Having supplied written evidence to the House of Commons Health and Education Inquiry - Children and Young People's Mental Health - the role of Education - in February, we welcome the report and its recommendations.

However, we are disappointed by the lack of a recommendation related to increased access to school-based counselling for England’s school children.

Dr Andrew Reeves, Chair of BACP, said: “We remain concerned that despite the expectation set out in the Department for Education’s Counselling for schools: a blueprint for the future there has been no progress towards a trained counsellor in every secondary school in England.

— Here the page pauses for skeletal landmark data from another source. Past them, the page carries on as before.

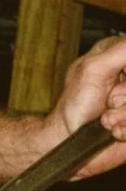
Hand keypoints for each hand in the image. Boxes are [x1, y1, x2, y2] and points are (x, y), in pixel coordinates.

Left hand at [48, 35, 125, 176]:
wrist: (69, 139)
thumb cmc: (74, 104)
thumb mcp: (94, 69)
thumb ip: (122, 51)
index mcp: (118, 54)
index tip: (121, 75)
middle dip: (125, 95)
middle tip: (109, 99)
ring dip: (124, 115)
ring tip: (106, 117)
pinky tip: (113, 129)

Without further political impetus England’s children will continue to remain behind their peers in Wales and Northern Ireland in terms of emotional support.

“Children in Northern Ireland and Wales have access to a school counsellor through government supported national programmes, while in England provision remains patchy.

“We know that school-based counselling is a cost-effective and proven early intervention which improves children and young people’s mental health and emotional wellbeing.

“We believe that all children and young people of school age across the UK should have equal access to professional, qualified counselling services in their schools and this is one of BACP’s asks for the General Election.”

All the main parties have received BACP recommendations for:

  • The development of a national school-based counselling strategy, demonstrating a commitment to children’s mental wellbeing, on a par with Wales and Northern Ireland
  • Delivery of the expectation set out in Counselling for Schools: a blueprint for the future (DH, 2015) for a trained counsellor in every secondary school. This should include access in Further Education institutions
  • Commitment to an early counselling intervention extended to young children in primary schools.